CREATE OR REPLACE FUNCTION f_base(v int)
RETURNS void AS $$
BEGIN
  INSERT INTO t_large (id, name) VALUES(v, 'xxx');
EXCEPTION
  WHEN UNIQUE_VIOLATION THEN
    RAISE WARNING 'Exception for value: %', v;
END; $$ LANGUAGE plpgsql;

CREATE OR REPLACE FUNCTION f_loop(b int, e int)
RETURNS void AS $$
BEGIN
  FOR i IN b .. e LOOP
    PERFORM f_base(i);
  END LOOP;
END; $$ LANGUAGE plpgsql;

Let’s insert some rows with the stored function, to see if the operation will be successful and if the transaction ID will change in each subtransaction.

SELECT f_loop(1, 4);

SELECT ctid, xmin, * FROM t_large;
 ctid  | xmin | id | name
-------+------+----+------
 (0,1) |  743 |  1 | xxx
 (0,2) |  744 |  2 | xxx
 (0,3) |  745 |  3 | xxx
 (0,4) |  746 |  4 | xxx
(4 rows)

Transaction assignments scenario: How it works

Here’s what happens to the global transaction ID in the database system, when we run the stored function in PostgreSQL:

XID Growth

  1. PostgreSQL uses subtransactions to implement the exception-handling in the stored function.
  2. Each transaction/subtransaction has a transaction ID, which is a bit like the clock time of a database system.
  3. Each tuple has two system columns, xmin and xmax, which hold the transaction/subtransaction IDs that inserted and deleted them, respectively.
  4. The maximum number of transaction IDs is around 2 billion, and after beyond that number, the multi-version concurrency control will not work.

Transaction assignments scenario: Thought

Impact of the issue

  1. The rows in all tables need to be scanned periodically for transaction ID freezing.
  2. If there are some long-live transactions in the system, the transaction ID will be exhausted and the database will shutdown.
  3. The wait events for accessing the cache in pg_xact and pg_subtrans are prone to occur, and the system performance will be worse.

Solution

  1. Add a monitoring metric and alarm, to check transaction ID exhaustion.
  2. Add a monitoring metric and alarm, to check uses of subtransactions.
  3. Add a monitoring metric and alarm, to check long running transactions.

The solution by Redrock Postgres

Redrock Postgres implemented subtransactions based on the undo record position, these subtransactions are only temporary marks in a transaction, they do not need to assign their own transaction IDs, and have no risk to the system.
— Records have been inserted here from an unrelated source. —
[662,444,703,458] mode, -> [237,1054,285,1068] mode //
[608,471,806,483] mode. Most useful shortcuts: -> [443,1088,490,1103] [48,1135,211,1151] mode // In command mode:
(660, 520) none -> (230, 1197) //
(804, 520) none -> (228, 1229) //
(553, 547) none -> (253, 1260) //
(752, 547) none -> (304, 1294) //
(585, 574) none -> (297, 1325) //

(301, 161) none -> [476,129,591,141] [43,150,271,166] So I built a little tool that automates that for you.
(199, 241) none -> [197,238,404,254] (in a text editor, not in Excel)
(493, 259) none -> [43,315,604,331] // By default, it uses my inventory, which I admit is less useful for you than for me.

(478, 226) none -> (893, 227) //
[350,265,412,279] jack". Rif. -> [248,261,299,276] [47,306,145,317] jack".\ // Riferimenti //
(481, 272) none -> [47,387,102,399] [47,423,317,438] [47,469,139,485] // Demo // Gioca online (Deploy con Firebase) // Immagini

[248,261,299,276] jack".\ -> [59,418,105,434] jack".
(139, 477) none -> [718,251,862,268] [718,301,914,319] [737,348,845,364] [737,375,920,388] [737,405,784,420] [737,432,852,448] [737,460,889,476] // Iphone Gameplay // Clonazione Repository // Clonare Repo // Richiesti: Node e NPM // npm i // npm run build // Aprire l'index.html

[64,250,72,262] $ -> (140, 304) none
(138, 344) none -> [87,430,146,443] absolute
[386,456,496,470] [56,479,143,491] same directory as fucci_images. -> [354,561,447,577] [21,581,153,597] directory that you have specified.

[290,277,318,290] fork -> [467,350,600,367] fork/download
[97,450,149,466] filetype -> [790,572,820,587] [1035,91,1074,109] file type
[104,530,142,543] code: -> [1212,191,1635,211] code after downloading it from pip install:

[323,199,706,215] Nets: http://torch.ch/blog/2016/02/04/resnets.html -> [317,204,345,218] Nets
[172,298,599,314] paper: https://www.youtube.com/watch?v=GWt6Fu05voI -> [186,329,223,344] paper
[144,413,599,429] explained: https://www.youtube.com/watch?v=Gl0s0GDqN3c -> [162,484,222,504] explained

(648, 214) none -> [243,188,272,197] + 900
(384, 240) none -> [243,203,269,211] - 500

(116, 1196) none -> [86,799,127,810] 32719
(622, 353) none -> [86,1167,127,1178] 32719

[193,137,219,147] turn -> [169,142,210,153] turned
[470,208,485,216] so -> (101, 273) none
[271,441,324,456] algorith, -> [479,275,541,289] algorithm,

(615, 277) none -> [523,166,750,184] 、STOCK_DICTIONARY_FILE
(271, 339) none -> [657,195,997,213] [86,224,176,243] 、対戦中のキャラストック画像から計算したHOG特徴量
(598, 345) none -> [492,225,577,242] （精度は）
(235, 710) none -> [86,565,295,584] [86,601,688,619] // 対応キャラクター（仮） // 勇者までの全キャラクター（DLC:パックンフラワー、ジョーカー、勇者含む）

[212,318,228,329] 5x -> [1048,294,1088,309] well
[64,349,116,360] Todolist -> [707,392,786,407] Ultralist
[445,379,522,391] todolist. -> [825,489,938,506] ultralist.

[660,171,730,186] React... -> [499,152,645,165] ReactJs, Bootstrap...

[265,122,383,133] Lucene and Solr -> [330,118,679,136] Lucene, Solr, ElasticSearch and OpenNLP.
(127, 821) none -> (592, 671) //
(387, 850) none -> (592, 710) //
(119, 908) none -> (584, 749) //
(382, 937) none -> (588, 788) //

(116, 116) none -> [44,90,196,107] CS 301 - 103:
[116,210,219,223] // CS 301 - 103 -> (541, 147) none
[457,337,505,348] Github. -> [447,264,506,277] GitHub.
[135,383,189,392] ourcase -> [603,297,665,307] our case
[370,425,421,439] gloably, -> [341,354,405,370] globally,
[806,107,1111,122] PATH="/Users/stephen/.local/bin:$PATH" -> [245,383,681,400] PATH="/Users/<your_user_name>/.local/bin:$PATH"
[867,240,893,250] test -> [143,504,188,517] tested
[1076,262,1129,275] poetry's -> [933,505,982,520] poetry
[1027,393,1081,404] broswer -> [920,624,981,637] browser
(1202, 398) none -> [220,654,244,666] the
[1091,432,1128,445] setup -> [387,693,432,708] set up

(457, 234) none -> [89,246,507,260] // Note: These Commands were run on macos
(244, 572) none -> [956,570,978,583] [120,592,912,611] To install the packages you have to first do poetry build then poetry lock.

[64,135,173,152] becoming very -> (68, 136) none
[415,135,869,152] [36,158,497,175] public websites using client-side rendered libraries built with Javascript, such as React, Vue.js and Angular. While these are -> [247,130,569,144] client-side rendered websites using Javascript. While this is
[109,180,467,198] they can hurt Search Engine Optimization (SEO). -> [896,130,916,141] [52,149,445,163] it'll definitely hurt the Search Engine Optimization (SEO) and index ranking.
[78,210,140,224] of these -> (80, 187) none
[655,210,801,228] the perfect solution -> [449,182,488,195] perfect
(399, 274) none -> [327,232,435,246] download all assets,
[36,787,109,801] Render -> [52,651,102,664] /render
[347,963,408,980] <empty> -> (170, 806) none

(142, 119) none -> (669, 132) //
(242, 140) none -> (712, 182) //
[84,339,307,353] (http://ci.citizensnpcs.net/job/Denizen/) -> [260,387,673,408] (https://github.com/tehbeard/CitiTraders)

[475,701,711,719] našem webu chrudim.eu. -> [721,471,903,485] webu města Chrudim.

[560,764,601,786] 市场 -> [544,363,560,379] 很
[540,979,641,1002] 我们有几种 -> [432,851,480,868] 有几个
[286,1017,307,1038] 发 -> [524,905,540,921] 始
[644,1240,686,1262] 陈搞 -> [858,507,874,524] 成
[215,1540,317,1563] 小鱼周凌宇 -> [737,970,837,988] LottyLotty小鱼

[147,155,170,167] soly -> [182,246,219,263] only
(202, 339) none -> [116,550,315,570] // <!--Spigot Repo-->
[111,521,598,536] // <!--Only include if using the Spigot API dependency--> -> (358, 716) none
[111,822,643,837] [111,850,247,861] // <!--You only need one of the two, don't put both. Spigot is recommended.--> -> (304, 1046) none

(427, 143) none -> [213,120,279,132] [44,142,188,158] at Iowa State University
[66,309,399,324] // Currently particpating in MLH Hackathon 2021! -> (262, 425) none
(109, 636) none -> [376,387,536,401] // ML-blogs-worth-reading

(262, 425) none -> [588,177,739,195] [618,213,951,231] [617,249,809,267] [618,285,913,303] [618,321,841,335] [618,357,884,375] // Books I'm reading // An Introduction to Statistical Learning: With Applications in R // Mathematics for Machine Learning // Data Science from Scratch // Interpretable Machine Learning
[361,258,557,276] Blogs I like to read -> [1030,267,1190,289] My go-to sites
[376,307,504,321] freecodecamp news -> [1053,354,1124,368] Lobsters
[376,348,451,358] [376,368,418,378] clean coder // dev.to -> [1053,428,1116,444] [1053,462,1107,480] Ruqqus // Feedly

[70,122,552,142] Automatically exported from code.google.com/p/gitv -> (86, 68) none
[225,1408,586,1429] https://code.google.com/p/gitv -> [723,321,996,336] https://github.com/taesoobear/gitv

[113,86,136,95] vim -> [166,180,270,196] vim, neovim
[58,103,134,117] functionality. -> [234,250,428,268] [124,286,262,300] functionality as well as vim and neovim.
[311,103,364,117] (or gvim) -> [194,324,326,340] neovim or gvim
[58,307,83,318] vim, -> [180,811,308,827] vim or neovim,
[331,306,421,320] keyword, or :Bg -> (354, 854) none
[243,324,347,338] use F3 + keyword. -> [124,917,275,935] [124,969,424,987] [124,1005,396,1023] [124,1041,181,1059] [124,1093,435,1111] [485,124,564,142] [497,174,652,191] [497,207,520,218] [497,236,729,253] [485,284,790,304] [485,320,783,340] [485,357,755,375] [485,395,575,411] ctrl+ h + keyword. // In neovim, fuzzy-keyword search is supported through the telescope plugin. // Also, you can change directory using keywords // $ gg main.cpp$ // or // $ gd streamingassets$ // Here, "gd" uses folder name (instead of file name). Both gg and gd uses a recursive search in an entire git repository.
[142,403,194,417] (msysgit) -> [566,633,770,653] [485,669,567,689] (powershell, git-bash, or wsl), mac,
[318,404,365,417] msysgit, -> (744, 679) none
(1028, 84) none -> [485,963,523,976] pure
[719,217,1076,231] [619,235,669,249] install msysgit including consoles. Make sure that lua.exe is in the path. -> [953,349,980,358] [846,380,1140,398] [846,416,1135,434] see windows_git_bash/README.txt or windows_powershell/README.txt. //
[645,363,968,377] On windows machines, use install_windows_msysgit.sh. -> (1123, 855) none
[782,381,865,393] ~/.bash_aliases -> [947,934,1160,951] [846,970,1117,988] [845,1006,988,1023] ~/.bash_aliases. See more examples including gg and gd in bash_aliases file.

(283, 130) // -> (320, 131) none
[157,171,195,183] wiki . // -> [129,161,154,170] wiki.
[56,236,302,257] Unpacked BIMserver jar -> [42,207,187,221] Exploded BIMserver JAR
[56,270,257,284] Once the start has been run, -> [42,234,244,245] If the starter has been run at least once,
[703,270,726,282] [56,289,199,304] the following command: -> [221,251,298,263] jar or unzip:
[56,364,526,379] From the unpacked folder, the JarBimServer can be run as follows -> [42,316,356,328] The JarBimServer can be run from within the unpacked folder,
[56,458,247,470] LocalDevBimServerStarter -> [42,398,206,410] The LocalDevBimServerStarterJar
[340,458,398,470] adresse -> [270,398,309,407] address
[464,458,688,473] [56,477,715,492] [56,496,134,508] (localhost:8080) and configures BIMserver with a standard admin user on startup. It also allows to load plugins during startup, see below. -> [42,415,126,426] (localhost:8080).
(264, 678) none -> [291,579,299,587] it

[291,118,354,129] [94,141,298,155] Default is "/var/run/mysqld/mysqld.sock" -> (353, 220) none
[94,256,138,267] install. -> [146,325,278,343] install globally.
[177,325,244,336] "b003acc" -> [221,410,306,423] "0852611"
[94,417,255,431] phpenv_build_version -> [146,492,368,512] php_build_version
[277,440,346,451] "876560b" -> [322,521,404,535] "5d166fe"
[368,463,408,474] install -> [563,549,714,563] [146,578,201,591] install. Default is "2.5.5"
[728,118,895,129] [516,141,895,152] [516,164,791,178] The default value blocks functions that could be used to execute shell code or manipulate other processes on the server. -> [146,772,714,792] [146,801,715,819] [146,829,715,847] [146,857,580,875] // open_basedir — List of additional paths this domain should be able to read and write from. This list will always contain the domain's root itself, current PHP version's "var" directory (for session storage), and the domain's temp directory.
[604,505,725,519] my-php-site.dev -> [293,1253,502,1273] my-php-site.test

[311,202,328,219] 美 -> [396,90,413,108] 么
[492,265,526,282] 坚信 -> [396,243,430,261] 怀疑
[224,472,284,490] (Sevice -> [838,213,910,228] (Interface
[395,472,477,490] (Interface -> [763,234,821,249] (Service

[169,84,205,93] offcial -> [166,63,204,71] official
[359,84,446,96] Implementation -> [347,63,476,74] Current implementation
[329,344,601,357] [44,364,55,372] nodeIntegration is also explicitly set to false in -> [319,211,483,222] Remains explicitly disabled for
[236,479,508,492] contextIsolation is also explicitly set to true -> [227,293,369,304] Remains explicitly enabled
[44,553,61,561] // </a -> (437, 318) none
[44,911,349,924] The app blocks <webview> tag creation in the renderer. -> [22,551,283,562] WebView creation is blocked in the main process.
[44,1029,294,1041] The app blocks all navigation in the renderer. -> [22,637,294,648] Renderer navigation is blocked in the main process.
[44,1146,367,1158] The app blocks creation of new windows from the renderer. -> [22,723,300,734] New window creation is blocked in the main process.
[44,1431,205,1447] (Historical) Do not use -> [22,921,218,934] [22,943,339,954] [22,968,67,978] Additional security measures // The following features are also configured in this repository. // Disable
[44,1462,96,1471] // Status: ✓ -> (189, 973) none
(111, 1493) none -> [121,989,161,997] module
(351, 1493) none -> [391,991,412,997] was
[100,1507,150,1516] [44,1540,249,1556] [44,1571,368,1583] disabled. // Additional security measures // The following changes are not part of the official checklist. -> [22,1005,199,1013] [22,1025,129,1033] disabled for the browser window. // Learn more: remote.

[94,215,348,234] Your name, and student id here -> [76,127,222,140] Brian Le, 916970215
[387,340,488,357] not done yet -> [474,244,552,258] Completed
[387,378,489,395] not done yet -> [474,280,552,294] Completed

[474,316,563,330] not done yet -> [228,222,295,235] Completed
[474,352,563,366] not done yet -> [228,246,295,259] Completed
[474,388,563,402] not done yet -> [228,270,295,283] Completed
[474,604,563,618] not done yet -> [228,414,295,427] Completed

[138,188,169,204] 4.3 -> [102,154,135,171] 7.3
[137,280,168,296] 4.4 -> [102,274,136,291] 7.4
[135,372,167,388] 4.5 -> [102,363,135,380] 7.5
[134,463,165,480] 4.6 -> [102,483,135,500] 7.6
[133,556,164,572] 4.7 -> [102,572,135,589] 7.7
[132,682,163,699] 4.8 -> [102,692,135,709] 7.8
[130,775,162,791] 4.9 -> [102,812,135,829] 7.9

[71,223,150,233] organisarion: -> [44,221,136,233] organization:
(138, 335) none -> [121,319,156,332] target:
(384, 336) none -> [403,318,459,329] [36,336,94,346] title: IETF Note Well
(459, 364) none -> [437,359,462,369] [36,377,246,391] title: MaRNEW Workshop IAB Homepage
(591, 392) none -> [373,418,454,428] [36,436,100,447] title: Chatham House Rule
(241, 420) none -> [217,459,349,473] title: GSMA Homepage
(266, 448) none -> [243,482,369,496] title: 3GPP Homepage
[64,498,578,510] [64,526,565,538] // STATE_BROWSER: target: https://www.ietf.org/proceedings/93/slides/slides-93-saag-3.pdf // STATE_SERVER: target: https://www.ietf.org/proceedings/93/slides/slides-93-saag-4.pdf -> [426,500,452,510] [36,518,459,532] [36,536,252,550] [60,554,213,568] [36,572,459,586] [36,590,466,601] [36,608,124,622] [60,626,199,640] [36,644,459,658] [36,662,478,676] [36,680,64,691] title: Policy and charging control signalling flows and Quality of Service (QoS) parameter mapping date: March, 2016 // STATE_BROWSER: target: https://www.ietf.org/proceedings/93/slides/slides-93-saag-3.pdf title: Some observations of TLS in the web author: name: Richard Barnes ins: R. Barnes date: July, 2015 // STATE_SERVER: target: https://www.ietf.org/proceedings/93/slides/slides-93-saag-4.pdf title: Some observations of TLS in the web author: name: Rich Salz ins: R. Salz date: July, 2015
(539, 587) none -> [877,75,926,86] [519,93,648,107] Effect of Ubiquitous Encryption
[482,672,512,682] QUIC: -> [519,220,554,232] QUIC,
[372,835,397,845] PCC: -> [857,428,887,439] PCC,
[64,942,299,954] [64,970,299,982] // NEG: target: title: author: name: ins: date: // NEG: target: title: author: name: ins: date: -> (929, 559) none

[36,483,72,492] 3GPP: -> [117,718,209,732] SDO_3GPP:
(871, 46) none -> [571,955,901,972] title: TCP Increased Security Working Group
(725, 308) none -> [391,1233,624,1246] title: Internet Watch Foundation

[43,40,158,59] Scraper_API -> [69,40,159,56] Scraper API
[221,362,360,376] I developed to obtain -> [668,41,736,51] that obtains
Besides, in Redrock Postgres, the transaction ID type xid is 8 bytes long, and can be used almost infinitely without worrying about running out of transaction IDs.

Let’s create the same table and the same functions for operation in a Redrock Postgres database as above, insert the same amount of data with the stored function, and see if the transaction ID changes in each subtransaction.

SELECT f_loop(1, 4);

SELECT ctid, rowxid, * FROM t_large;
 ctid  |   rowxid    | id | name
-------+-------------+----+------
 (0,1) | (8,64,4988) |  1 | xxx
 (0,2) | (8,64,4988) |  2 | xxx
 (0,3) | (8,64,4988) |  3 | xxx
 (0,4) | (8,64,4988) |  4 | xxx
(4 rows)

From the above test results, after we finished inserting rows into the table t_large, the database system consumed only one global transaction ID. Subtransactions use the same transaction ID as the owning transaction block, they do not need to be assigned separate transaction IDs.